Chambers writes to Education Department after dozens of Bangor school pupils turned down

Ulster Unionist MLA Alan Chambers has written to the Education Department demanding to know why Bangor Academy is still being refused a temporary variation in its enrolment number, resulting in dozens of local pupils facing the prospect of up to hour long journeys to other schools. The North Down MLA has also said that the situation may have been avoided had there been an Education Minister in place.

Alan Chambers said:

“Over the weekend local parents received notification of which post primary school could offer their child a place for the incoming academic year.

“Almost forty families have discovered that there will not be a place available for their child in the local Bangor Academy, and instead options were offered as far afield as Portaferry and Castlereagh in Belfast.
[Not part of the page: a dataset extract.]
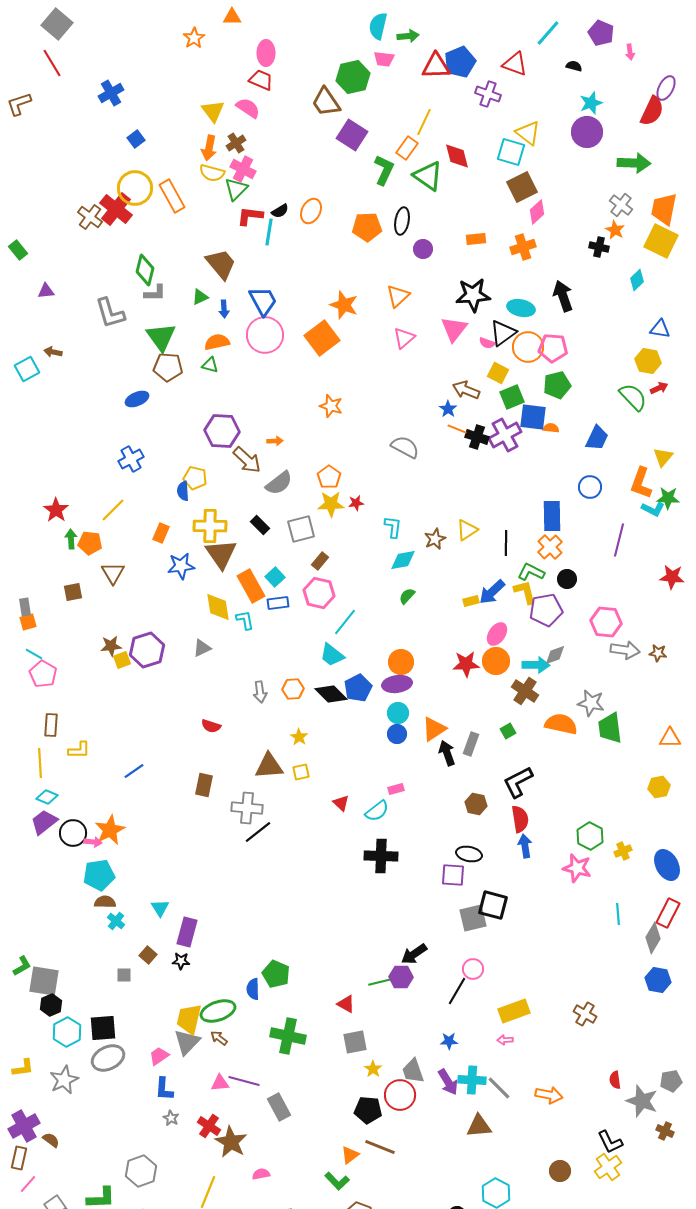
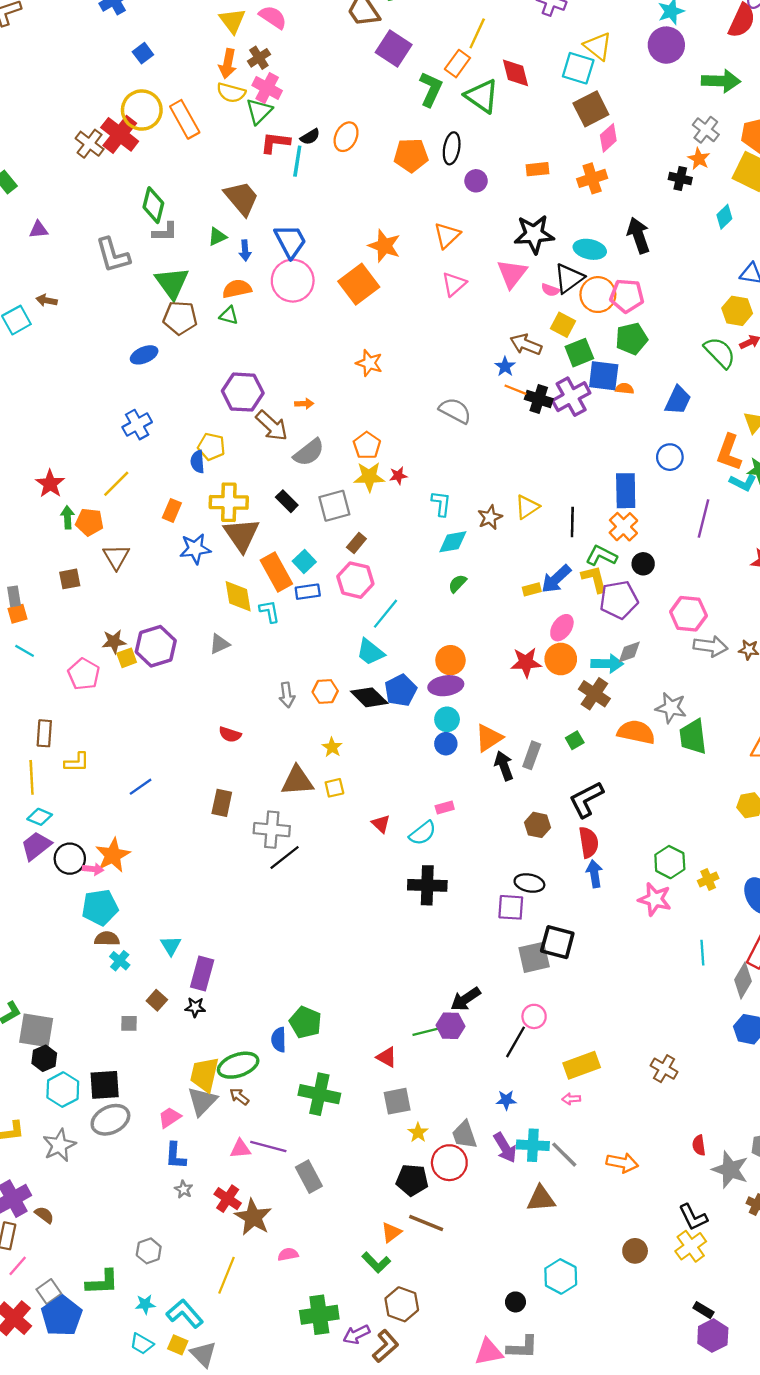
pink pentagon: (43, 674) -> (84, 674), moved
gray hexagon: (141, 1171) -> (149, 1251), size x0.7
“Two other schools in North Down, St Columbanus and Strangford College, were granted temporary variations on their intake figures but an application for an extension by Bangor Academy was again rejected by the Department of Education.

“This is a totally unreasonable and intolerable position to be placing so many local schoolchildren in. There is a great sense of disappointment and concern across all of the families affected, and as if the transfer from primary to post primary was not already challenging enough this latest announcement is just heaping on further pressure.

“Over 40 local children are going to be separated from their primary school friends who have been allocated a place in the Academy while their parents now have to start thinking about how they and their child deal with excessive travel over coming years to complete their post primary education in unfamiliar surroundings.

“While I welcome the grant of a variation to the other two schools I find the decision not to grant Bangor Academy a similar dispensation inexplicable. It smacks of inequality and will be seen as such by those families who have had an expectation of a place for their child in the Academy taken from them.

“I have written to the Permanent Secretary in the Department of Education asking for an urgent meeting to seek reasons why the Academy was not granted a variation and to lobby for them to receive the same treatment as the other two schools. It is hugely frustrating that if we had an Education Minister in place there is a possibility that all of this distress could have been avoided."